• [Exercise brief]:
Reproduce the records below exactly, but only between the lines holding "# Simple Reverse Proxy" and "returns a 200.", inclusive.

·····

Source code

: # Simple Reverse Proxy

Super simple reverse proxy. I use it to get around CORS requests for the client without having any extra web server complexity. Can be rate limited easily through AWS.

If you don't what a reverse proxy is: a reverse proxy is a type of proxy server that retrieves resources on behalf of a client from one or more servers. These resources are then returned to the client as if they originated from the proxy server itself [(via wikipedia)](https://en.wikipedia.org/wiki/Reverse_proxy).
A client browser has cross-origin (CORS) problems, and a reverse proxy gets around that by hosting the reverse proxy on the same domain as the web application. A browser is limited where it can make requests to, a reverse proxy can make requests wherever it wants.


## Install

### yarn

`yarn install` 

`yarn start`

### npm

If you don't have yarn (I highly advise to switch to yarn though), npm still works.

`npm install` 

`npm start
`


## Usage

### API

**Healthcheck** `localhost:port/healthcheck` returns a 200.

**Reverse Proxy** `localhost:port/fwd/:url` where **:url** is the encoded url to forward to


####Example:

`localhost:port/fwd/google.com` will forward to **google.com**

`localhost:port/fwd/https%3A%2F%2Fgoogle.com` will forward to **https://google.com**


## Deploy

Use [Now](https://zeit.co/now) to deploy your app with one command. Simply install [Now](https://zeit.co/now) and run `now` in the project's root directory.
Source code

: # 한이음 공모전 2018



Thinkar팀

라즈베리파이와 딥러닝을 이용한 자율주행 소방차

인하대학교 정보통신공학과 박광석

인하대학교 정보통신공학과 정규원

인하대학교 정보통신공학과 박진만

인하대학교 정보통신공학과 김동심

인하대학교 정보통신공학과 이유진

·····

• [Answer section]:
: # Simple Reverse Proxy

Super simple reverse proxy. I use it to get around CORS requests for the client without having any extra web server complexity. Can be rate limited easily through AWS.

If you don't what a reverse proxy is: a reverse proxy is a type of proxy server that retrieves resources on behalf of a client from one or more servers. These resources are then returned to the client as if they originated from the proxy server itself [(via wikipedia)](https://en.wikipedia.org/wiki/Reverse_proxy).
A client browser has cross-origin (CORS) problems, and a reverse proxy gets around that by hosting the reverse proxy on the same domain as the web application. A browser is limited where it can make requests to, a reverse proxy can make requests wherever it wants.


## Install

### yarn

`yarn install` 

`yarn start`

### npm

If you don't have yarn (I highly advise to switch to yarn though), npm still works.

`npm install` 

`npm start
`


## Usage

### API

**Healthcheck** `localhost:port/healthcheck` returns a 200.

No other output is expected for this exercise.